原文:

前回は呼吸が浅いと身体の中の濁気を排出できない、というお話をしました。
基本、緊張していたり、不安だったり、焦っていたり、ストレスを感じていると呼吸は浅くなって乱れてしまっています。
その時は心を静かにして気分をリラックスさせることを大事にしてください。
その上で、今回は呼吸を深くすることができる身体の調整方法、セルフケアを2つ紹介いたします。
横隔膜を柔らかくする。
呼吸が浅くなってしまう人に見られる傾向ですが横隔膜が固くなってしまっています。
ここをほぐしていくことで呼吸が楽になります。
↓横隔膜の解剖図、位置はこのようになっています。
呼吸の吸ったり、吐いたりする動作は横隔膜が上へあがる(吐く)、下へ下がる(吸う)ことで呼吸運動をしています。横隔膜が固くなってしまうと呼吸が浅くなり、ひどくなると肩で呼吸をすることになります。そうなるとエネルギーを余計に消耗してしまいます。
肋骨の中央部分から外側部分にかけて触れていきます。
指を肋骨下部に食い込ませながらマッサージをしていきます。柔らかくなるまで行って下さい。
また、冷えている際は温かくなるまで行って下さい。
やってみると緊張がほぐれていくのが分かると思いますのでお試し下さい。
丹田に気を集める呼吸をする
もう半年も前になりますが師に「治療者として一流になりたいのなら丹田で呼吸をするようにしなさい」と教えられました。
自分なりに練習をしてみましたが、雑念があると吸う・吐く行為が深くできません。

実施事項 1: 呼吸を深くするセルフケアの文章のうち、「呼吸が浅くなってしまう人に見られる傾向ですが横隔膜が固くなってしまっています。」から「また、冷えている際は温かくなるまで行って下さい。」までを、両端の語句も含めて一字一句そのまま書き写してもらえますか？
実施事項 2: 呼吸を深くするセルフケアの文章を、最後に示された文の後から書き進めてもらえますか？

提供資料:
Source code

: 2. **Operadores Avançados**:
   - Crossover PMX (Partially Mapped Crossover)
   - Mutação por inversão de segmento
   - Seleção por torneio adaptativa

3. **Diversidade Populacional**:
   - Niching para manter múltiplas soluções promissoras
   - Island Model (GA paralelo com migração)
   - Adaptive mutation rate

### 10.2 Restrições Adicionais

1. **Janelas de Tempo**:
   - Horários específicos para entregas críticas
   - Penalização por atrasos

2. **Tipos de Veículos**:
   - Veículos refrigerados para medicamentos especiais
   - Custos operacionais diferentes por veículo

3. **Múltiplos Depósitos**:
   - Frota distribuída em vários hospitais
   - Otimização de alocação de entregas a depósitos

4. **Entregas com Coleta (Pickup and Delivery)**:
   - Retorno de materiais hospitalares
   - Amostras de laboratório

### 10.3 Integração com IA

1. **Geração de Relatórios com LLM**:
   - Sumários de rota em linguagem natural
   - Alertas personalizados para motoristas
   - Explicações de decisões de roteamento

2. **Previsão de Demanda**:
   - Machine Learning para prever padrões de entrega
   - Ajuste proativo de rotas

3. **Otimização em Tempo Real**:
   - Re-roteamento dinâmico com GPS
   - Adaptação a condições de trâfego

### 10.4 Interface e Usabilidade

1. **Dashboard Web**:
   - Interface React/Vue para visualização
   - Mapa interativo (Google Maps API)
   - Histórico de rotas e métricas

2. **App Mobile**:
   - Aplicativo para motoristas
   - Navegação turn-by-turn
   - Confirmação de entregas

演習の解答 1:
呼吸が浅くなってしまう人に見られる傾向ですが横隔膜が固くなってしまっています。
ここをほぐしていくことで呼吸が楽になります。
↓横隔膜の解剖図、位置はこのようになっています。
呼吸の吸ったり、吐いたりする動作は横隔膜が上へあがる(吐く)、下へ下がる(吸う)ことで呼吸運動をしています。横隔膜が固くなってしまうと呼吸が浅くなり、ひどくなると肩で呼吸をすることになります。そうなるとエネルギーを余計に消耗してしまいます。
肋骨の中央部分から外側部分にかけて触れていきます。
指を肋骨下部に食い込ませながらマッサージをしていきます。柔らかくなるまで行って下さい。
また、冷えている際は温かくなるまで行って下さい。

演習の解答 2:
そこで太極拳や気功体操をやってみました。ゆっくりとした動作に合わせて呼吸をすることで深く・安定した丹田呼吸のコツをやっと理解することができました。
とはいえ、この丹田呼吸、太極拳や気功体操から理解するのでは時間がかかってしまいます…。
齋藤孝先生の書いた養生訓に良い方法が載っていたので紹介いたします。
意識を丹田に持っていきます。丹田の位置はここです。
鼻から3秒息を吸い、2秒丹田の中にぐっと留めて、十五秒かけて口から細くゆっくり息を吐いていきます。
「3・2・15」秒をワンセットにして6回ほど続けます。
15秒間吐くのが苦しい時は口すぼめ呼吸で吐くとよい、と記載されていました。
やってみると分かるのですが、下腹部が温かくなってきて徐々にリラックスした呼吸になってきます。
齋藤先生も色んな武術をやってきてこの方法を学んだそうです。
お手軽にできる方法ですので皆さんもぜひやってみて下さい。